Ils n’exercent généralement pas d’activité professionnelle dans l’assurance (il s’agit alors d’external members ), mais certains figurent dans le personnel des agents de syndicats (ce sont les working members ). Les premiers, extérieurs au sérail, n’ont pas bénéficié des informations privilégiées qui leur auraient permis de se mettre à l’abri lorsque les affaires ont mal tourné. Pour le choix d’un syndicat et les risques qu’ils s’engageront à souscrire, les names s’en remettent à l’avis de l’agent de ce syndicat, personne physique ou morale qui en assure la direction. Les agents sont en rapport avec une série de syndicats pour répondre aux besoins de la clientèle (représentée par les brokers , les courtiers du Lloyd’s), tout en se spécialisant par la nature et l’importance des risques couverts.

Les fléaux naturels sont par essence imprévisibles, mais leurs conséquences le sont moins lorsqu’ils se succèdent autant qu’entre 1987 et 1991. La rigueur professionnelle a fait défaut au moment où elle aurait été particulièrement nécessaire. Les années 1980 avaient été une époque d’argent facile, et le marché du Lloyd’s était apparu comme un lieu privilégié pour en gagner davantage. Des investisseurs américains sont venus gonfler l’effectif des names, qui s’est accru de 123 p. 100 entre 1976 et 1981 et de 75 p. 100 de 1981 à 1987. On en comptait alors près de 34 000, dont une bonne partie ne disposaient pas d’une capacité financière suffisante (leur nombre s’est réduit à 12 000 en 1996, celui des syndicats passant, au cours de la même période, de 410 à 160). Le montant des capitaux affecté à ce marché (sa “capacité”) a augmenté de 463 p. 100 sur la période 1977-1987, ce qui a fait fondre le montant des primes pour les risques élevés. Après la série de catastrophes, plus de 2 000 names se sont trouvés dans l’impossibilité de faire face à leurs obligations, ou ont refusé de le faire. Ils se sont estimés lésés par la carence de leurs agents dans leur responsabilité de conseil. La sourde opposition des external names aux working names , qui avaient pu tirer leur épingle du jeu grâce à une position d’initiés, a dégénéré en révolte. Pour la première fois de son histoire, le Lloyd’s était menacé de défaut de paiement, même si, dans le court terme, les réserves financières ont permis d’indemniser les victimes des sinistres.

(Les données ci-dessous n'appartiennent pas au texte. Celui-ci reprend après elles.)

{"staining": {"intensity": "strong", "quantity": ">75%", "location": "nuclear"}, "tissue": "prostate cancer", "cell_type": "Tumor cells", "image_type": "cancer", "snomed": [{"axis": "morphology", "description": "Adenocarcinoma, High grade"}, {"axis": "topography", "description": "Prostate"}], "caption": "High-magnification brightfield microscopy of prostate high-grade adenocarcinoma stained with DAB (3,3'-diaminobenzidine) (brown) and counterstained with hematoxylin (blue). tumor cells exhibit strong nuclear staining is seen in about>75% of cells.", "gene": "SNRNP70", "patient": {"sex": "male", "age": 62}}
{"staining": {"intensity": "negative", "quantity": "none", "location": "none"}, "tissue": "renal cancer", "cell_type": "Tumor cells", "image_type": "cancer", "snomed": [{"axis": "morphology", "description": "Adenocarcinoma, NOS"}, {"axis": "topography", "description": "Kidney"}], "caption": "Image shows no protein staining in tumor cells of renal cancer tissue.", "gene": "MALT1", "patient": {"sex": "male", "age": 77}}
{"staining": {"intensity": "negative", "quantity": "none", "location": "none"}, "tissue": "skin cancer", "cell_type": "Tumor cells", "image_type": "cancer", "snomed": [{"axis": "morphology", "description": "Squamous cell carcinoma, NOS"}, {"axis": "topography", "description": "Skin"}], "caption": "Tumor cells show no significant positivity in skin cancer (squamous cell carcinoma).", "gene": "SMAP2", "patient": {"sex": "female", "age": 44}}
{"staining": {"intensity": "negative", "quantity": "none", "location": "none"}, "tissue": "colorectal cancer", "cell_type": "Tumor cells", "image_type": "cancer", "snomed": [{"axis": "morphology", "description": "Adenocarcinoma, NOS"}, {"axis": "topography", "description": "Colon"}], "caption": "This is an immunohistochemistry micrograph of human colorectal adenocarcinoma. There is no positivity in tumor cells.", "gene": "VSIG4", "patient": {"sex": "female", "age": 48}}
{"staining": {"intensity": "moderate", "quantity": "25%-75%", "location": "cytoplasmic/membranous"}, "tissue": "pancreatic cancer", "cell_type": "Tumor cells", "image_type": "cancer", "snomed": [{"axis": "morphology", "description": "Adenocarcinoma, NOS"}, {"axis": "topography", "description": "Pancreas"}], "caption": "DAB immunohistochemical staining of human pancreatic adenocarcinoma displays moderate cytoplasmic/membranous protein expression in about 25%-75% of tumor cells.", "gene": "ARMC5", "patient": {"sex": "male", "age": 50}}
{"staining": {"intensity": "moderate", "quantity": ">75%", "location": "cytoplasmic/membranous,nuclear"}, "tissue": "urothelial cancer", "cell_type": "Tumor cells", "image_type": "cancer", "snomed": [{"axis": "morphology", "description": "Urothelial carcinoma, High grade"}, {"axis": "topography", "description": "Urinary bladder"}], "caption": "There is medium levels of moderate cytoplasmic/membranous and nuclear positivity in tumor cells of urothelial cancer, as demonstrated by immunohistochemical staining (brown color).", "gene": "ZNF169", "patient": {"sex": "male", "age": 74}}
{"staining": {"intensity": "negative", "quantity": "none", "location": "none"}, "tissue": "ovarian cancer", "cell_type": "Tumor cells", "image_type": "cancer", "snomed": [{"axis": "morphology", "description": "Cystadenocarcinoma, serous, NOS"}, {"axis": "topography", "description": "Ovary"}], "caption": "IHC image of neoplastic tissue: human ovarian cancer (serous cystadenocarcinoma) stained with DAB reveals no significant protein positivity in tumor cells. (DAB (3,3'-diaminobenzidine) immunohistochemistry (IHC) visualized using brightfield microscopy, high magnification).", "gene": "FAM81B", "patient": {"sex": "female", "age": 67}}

Apurer le passé, préparer l’avenir

La direction du Lloyd’s affrontait alors une tâche herculéenne pour résoudre à la fois le problème des responsabilités passées et celui des futures indemnités afférentes aux risques à long terme, tout en remodelant l’organisation pour lui permettre de faire face aux réalités nouvelles.

La première réponse à ces défis fut apportée en janvier 1992 avec le rapport d’un groupe de travail dirigé par David Rowland, le président de la firme internationale de courtage Sedgwick. Ce document était inspiré par un petit groupe de réformateurs au sein du Lloyd’s Underwriting Agents Association, le groupement des dirigeants de syndicats. Le principe de la responsabilité illimitée des membres ne devait plus constituer, selon eux, un obstacle à l’élargissement de la base de capital dont se nourrit l’institution. Il était donc prévu d’adjoindre, aux côtés des names attachés à cette formule traditionnelle, d’autres membres dont la responsabilité serait limitée, ainsi que des sociétés, formées selon le même principe, qui seraient exclusivement consacrées à la souscription dans les syndicats. Il était aussi proposé d’ouvrir la possibilité que la charge des names soit cédée aux enchères, et non plus seulement de gré à gré, de réorganiser la direction de l’institution en vue d’assurer l’indépendance de la fonction réglementaire, d’améliorer la gestion, notamment dans le domaine des coûts, et de créer un pôle centralisé de services à la disposition de tous les membres. Motivé surtout par des considérations commerciales (comment pallier les pertes catastrophiques accumulées depuis la fin des années 1980?), le rapport de la commission Rowland ne pouvait que soulever les problèmes réglementaires posés par la crise.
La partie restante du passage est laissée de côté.